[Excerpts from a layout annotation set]

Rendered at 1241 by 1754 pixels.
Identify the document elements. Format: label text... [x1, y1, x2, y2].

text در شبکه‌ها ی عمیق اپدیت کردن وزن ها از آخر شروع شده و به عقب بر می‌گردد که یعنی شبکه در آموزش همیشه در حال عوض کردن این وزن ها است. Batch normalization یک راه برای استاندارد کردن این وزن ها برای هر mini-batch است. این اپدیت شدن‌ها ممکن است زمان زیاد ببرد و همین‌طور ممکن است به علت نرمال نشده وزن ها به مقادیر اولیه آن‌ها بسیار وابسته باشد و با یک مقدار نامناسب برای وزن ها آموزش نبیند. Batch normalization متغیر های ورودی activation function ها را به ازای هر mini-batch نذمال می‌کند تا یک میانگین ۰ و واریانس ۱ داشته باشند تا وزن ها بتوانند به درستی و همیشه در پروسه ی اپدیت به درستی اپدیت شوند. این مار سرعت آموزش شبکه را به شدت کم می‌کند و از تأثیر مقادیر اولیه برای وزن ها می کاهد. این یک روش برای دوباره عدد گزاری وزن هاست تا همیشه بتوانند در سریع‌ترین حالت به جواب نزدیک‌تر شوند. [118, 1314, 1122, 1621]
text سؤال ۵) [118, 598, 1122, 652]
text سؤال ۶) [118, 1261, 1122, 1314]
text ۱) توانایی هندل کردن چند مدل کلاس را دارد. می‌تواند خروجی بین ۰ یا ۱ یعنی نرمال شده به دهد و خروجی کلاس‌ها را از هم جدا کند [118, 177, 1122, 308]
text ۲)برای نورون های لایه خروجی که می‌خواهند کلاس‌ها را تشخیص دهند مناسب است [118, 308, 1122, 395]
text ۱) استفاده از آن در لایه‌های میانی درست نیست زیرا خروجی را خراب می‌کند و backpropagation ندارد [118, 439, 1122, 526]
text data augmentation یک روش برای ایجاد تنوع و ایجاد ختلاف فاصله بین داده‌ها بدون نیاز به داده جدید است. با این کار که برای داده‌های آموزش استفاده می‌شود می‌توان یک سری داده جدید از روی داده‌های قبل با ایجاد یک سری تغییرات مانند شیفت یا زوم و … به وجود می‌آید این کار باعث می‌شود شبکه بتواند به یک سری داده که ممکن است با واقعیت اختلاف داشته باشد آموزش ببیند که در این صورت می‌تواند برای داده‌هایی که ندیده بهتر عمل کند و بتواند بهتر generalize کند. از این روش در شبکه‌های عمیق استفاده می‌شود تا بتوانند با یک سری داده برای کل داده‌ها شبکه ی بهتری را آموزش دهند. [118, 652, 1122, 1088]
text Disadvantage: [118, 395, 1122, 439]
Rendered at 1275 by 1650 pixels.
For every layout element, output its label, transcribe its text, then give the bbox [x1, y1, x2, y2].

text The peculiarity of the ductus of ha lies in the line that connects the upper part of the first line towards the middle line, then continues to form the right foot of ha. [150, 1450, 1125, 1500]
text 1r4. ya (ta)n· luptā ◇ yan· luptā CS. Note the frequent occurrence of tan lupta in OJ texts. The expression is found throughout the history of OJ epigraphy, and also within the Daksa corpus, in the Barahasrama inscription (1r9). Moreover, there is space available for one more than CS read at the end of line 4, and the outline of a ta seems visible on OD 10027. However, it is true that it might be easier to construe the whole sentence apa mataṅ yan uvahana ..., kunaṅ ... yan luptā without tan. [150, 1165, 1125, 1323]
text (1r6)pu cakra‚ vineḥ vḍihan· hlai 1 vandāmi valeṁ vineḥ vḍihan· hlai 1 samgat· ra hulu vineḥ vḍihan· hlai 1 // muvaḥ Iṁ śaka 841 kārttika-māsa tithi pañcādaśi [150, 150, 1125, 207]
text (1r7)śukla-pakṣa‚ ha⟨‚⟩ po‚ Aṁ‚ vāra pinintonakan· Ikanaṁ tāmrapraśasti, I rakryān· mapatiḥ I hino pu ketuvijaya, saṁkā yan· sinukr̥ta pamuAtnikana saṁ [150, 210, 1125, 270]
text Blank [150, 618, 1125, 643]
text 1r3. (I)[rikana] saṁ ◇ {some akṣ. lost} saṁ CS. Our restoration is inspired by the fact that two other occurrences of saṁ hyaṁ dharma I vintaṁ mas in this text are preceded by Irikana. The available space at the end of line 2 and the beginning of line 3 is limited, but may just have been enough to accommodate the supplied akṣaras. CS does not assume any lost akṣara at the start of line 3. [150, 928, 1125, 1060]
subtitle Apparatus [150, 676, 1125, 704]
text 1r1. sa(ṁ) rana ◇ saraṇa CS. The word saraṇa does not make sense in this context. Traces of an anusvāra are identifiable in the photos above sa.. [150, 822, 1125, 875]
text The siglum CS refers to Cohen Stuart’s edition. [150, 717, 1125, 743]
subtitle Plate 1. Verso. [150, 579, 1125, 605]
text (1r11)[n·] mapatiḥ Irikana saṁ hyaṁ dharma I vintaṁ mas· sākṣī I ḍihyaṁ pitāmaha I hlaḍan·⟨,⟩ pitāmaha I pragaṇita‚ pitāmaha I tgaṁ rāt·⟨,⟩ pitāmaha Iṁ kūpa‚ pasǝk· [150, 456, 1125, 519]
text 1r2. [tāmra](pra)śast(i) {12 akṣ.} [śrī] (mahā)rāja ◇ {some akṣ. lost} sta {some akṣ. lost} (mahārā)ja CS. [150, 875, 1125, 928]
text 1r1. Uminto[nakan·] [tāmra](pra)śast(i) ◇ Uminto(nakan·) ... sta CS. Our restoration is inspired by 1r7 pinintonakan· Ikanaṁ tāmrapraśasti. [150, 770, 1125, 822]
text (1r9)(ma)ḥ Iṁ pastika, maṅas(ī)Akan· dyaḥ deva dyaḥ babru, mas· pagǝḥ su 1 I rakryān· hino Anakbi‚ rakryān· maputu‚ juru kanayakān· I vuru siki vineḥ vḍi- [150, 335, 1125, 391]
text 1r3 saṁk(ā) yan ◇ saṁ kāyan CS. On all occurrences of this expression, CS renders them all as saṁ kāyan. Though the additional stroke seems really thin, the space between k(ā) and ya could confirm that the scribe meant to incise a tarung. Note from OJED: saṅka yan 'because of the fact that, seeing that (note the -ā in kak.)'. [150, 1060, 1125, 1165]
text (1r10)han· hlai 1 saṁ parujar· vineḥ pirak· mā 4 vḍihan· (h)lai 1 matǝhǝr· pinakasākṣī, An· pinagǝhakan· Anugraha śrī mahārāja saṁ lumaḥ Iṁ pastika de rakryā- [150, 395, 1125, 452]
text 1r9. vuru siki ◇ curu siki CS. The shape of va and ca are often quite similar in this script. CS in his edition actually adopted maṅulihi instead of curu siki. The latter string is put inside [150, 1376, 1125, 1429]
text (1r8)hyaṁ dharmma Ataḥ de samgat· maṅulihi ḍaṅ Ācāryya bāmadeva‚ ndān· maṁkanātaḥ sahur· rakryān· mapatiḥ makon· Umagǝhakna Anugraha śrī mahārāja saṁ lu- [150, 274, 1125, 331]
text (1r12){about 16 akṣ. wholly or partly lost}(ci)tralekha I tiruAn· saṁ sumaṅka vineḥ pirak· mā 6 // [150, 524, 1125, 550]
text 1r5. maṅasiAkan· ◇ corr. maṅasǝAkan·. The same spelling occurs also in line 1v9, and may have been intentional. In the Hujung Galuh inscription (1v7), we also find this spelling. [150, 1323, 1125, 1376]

* **DO THIS**
Pull every line from the listing above and reproduce each one verbatim.

* **REPLY**
Rendered at 1241 by 1754 pixels.
Identify the document elements. Format: label text... [x1, y1, x2, y2].

text در شبکه‌ها ی عمیق اپدیت کردن وزن ها از آخر شروع شده و به عقب بر می‌گردد که یعنی شبکه در آموزش همیشه در حال عوض کردن این وزن ها است. Batch normalization یک راه برای استاندارد کردن این وزن ها برای هر mini-batch است. این اپدیت شدن‌ها ممکن است زمان زیاد ببرد و همین‌طور ممکن است به علت نرمال نشده وزن ها به مقادیر اولیه آن‌ها بسیار وابسته باشد و با یک مقدار نامناسب برای وزن ها آموزش نبیند. Batch normalization متغیر های ورودی activation function ها را به ازای هر mini-batch نذمال می‌کند تا یک میانگین ۰ و واریانس ۱ داشته باشند تا وزن ها بتوانند به درستی و همیشه در پروسه ی اپدیت به درستی اپدیت شوند. این مار سرعت آموزش شبکه را به شدت کم می‌کند و از تأثیر مقادیر اولیه برای وزن ها می کاهد. این یک روش برای دوباره عدد گزاری وزن هاست تا همیشه بتوانند در سریع‌ترین حالت به جواب نزدیک‌تر شوند. [118, 1314, 1122, 1621]
text سؤال ۵) [118, 598, 1122, 652]
text سؤال ۶) [118, 1261, 1122, 1314]
text ۱) توانایی هندل کردن چند مدل کلاس را دارد. می‌تواند خروجی بین ۰ یا ۱ یعنی نرمال شده به دهد و خروجی کلاس‌ها را از هم جدا کند [118, 177, 1122, 308]
text ۲)برای نورون های لایه خروجی که می‌خواهند کلاس‌ها را تشخیص دهند مناسب است [118, 308, 1122, 395]
text ۱) استفاده از آن در لایه‌های میانی درست نیست زیرا خروجی را خراب می‌کند و backpropagation ندارد [118, 439, 1122, 526]
text data augmentation یک روش برای ایجاد تنوع و ایجاد ختلاف فاصله بین داده‌ها بدون نیاز به داده جدید است. با این کار که برای داده‌های آموزش استفاده می‌شود می‌توان یک سری داده جدید از روی داده‌های قبل با ایجاد یک سری تغییرات مانند شیفت یا زوم و … به وجود می‌آید این کار باعث می‌شود شبکه بتواند به یک سری داده که ممکن است با واقعیت اختلاف داشته باشد آموزش ببیند که در این صورت می‌تواند برای داده‌هایی که ندیده بهتر عمل کند و بتواند بهتر generalize کند. از این روش در شبکه‌های عمیق استفاده می‌شود تا بتوانند با یک سری داده برای کل داده‌ها شبکه ی بهتری را آموزش دهند. [118, 652, 1122, 1088]
text Disadvantage: [118, 395, 1122, 439]
Rendered at 1275 by 1650 pixels.
For every layout element, output its label, transcribe its text, then give the bbox [x1, y1, x2, y2].

text The peculiarity of the ductus of ha lies in the line that connects the upper part of the first line towards the middle line, then continues to form the right foot of ha. [150, 1450, 1125, 1500]
text 1r4. ya (ta)n· luptā ◇ yan· luptā CS. Note the frequent occurrence of tan lupta in OJ texts. The expression is found throughout the history of OJ epigraphy, and also within the Daksa corpus, in the Barahasrama inscription (1r9). Moreover, there is space available for one more than CS read at the end of line 4, and the outline of a ta seems visible on OD 10027. However, it is true that it might be easier to construe the whole sentence apa mataṅ yan uvahana ..., kunaṅ ... yan luptā without tan. [150, 1165, 1125, 1323]
text (1r6)pu cakra‚ vineḥ vḍihan· hlai 1 vandāmi valeṁ vineḥ vḍihan· hlai 1 samgat· ra hulu vineḥ vḍihan· hlai 1 // muvaḥ Iṁ śaka 841 kārttika-māsa tithi pañcādaśi [150, 150, 1125, 207]
text (1r7)śukla-pakṣa‚ ha⟨‚⟩ po‚ Aṁ‚ vāra pinintonakan· Ikanaṁ tāmrapraśasti, I rakryān· mapatiḥ I hino pu ketuvijaya, saṁkā yan· sinukr̥ta pamuAtnikana saṁ [150, 210, 1125, 270]
text Blank [150, 618, 1125, 643]
text 1r3. (I)[rikana] saṁ ◇ {some akṣ. lost} saṁ CS. Our restoration is inspired by the fact that two other occurrences of saṁ hyaṁ dharma I vintaṁ mas in this text are preceded by Irikana. The available space at the end of line 2 and the beginning of line 3 is limited, but may just have been enough to accommodate the supplied akṣaras. CS does not assume any lost akṣara at the start of line 3. [150, 928, 1125, 1060]
subtitle Apparatus [150, 676, 1125, 704]
text 1r1. sa(ṁ) rana ◇ saraṇa CS. The word saraṇa does not make sense in this context. Traces of an anusvāra are identifiable in the photos above sa.. [150, 822, 1125, 875]
text The siglum CS refers to Cohen Stuart’s edition. [150, 717, 1125, 743]
subtitle Plate 1. Verso. [150, 579, 1125, 605]
text (1r11)[n·] mapatiḥ Irikana saṁ hyaṁ dharma I vintaṁ mas· sākṣī I ḍihyaṁ pitāmaha I hlaḍan·⟨,⟩ pitāmaha I pragaṇita‚ pitāmaha I tgaṁ rāt·⟨,⟩ pitāmaha Iṁ kūpa‚ pasǝk· [150, 456, 1125, 519]
text 1r2. [tāmra](pra)śast(i) {12 akṣ.} [śrī] (mahā)rāja ◇ {some akṣ. lost} sta {some akṣ. lost} (mahārā)ja CS. [150, 875, 1125, 928]
text 1r1. Uminto[nakan·] [tāmra](pra)śast(i) ◇ Uminto(nakan·) ... sta CS. Our restoration is inspired by 1r7 pinintonakan· Ikanaṁ tāmrapraśasti. [150, 770, 1125, 822]
text (1r9)(ma)ḥ Iṁ pastika, maṅas(ī)Akan· dyaḥ deva dyaḥ babru, mas· pagǝḥ su 1 I rakryān· hino Anakbi‚ rakryān· maputu‚ juru kanayakān· I vuru siki vineḥ vḍi- [150, 335, 1125, 391]
text 1r3 saṁk(ā) yan ◇ saṁ kāyan CS. On all occurrences of this expression, CS renders them all as saṁ kāyan. Though the additional stroke seems really thin, the space between k(ā) and ya could confirm that the scribe meant to incise a tarung. Note from OJED: saṅka yan 'because of the fact that, seeing that (note the -ā in kak.)'. [150, 1060, 1125, 1165]
text (1r10)han· hlai 1 saṁ parujar· vineḥ pirak· mā 4 vḍihan· (h)lai 1 matǝhǝr· pinakasākṣī, An· pinagǝhakan· Anugraha śrī mahārāja saṁ lumaḥ Iṁ pastika de rakryā- [150, 395, 1125, 452]
text 1r9. vuru siki ◇ curu siki CS. The shape of va and ca are often quite similar in this script. CS in his edition actually adopted maṅulihi instead of curu siki. The latter string is put inside [150, 1376, 1125, 1429]
text (1r8)hyaṁ dharmma Ataḥ de samgat· maṅulihi ḍaṅ Ācāryya bāmadeva‚ ndān· maṁkanātaḥ sahur· rakryān· mapatiḥ makon· Umagǝhakna Anugraha śrī mahārāja saṁ lu- [150, 274, 1125, 331]
text (1r12){about 16 akṣ. wholly or partly lost}(ci)tralekha I tiruAn· saṁ sumaṅka vineḥ pirak· mā 6 // [150, 524, 1125, 550]
text 1r5. maṅasiAkan· ◇ corr. maṅasǝAkan·. The same spelling occurs also in line 1v9, and may have been intentional. In the Hujung Galuh inscription (1v7), we also find this spelling. [150, 1323, 1125, 1376]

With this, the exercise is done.